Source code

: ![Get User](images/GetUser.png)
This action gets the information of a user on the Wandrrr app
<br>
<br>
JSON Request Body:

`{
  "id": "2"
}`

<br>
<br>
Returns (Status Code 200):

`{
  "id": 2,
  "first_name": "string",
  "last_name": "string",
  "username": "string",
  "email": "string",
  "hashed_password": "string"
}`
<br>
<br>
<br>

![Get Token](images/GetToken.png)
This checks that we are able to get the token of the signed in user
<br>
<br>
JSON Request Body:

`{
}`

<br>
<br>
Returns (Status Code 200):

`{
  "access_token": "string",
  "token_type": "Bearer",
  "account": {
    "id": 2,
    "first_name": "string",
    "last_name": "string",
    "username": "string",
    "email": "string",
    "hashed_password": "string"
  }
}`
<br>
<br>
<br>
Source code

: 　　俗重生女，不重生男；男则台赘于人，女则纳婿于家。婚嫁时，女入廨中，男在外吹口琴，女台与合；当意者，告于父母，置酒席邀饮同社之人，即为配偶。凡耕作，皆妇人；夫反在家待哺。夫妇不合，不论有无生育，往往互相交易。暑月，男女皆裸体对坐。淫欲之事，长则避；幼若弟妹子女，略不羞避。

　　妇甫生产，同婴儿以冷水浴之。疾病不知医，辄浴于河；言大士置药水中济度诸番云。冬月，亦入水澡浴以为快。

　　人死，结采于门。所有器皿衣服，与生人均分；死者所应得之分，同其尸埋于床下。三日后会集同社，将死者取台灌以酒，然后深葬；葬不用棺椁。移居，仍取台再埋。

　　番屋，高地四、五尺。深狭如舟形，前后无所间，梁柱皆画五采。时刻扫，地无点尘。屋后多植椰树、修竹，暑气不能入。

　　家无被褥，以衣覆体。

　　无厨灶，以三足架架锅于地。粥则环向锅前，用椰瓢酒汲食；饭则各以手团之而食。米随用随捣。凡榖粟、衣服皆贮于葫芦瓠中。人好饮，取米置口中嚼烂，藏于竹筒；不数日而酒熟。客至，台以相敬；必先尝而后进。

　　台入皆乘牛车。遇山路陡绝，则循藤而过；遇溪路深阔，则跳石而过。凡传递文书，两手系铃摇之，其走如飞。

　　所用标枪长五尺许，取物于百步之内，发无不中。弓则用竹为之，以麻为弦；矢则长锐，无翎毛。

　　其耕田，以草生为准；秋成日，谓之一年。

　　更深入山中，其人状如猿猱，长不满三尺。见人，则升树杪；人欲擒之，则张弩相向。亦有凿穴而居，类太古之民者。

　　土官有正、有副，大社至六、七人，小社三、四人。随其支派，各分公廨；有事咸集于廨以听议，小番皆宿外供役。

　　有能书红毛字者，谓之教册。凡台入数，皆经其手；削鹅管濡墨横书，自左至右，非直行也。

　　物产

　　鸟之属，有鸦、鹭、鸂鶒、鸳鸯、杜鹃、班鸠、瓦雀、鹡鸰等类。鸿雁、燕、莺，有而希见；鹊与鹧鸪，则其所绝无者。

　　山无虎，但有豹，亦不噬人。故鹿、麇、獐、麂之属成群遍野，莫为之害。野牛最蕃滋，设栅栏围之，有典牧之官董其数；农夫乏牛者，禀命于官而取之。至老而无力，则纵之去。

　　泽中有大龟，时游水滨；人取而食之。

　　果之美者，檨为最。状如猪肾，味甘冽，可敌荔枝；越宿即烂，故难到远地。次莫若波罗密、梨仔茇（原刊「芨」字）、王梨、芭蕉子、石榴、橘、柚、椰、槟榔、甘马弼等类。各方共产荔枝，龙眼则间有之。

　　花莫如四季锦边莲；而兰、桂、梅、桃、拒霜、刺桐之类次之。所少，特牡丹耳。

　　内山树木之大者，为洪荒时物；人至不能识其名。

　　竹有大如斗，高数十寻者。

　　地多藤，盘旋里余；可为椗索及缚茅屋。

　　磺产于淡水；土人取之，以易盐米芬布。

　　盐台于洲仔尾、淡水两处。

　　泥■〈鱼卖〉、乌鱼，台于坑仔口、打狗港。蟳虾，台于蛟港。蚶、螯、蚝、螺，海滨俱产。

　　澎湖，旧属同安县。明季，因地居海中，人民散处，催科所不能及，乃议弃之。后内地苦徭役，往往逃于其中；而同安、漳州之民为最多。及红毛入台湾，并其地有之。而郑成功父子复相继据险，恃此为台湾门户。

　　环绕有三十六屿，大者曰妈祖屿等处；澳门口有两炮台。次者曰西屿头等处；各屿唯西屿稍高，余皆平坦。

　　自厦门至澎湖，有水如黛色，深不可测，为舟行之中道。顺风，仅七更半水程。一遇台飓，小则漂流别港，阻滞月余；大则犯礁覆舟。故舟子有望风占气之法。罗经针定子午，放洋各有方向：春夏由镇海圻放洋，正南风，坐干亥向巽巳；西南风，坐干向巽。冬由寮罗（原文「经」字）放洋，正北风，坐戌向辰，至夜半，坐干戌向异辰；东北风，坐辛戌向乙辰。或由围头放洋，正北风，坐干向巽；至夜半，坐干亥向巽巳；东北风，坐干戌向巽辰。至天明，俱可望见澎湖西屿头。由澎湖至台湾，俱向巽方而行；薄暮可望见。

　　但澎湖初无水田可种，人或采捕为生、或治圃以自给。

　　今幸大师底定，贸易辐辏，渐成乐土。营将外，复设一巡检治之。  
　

▬▬▬

:: Exercise ::
Reproduce the lines from the one containing "但澎湖初无水田可种，人或采捕为生、或治圃以自给。" through the end of the items, inclusive.

:: Exercise answer ::
　　但澎湖初无水田可种，人或采捕为生、或治圃以自给。

　　今幸大师底定，贸易辐辏，渐成乐土。营将外，复设一巡检治之。  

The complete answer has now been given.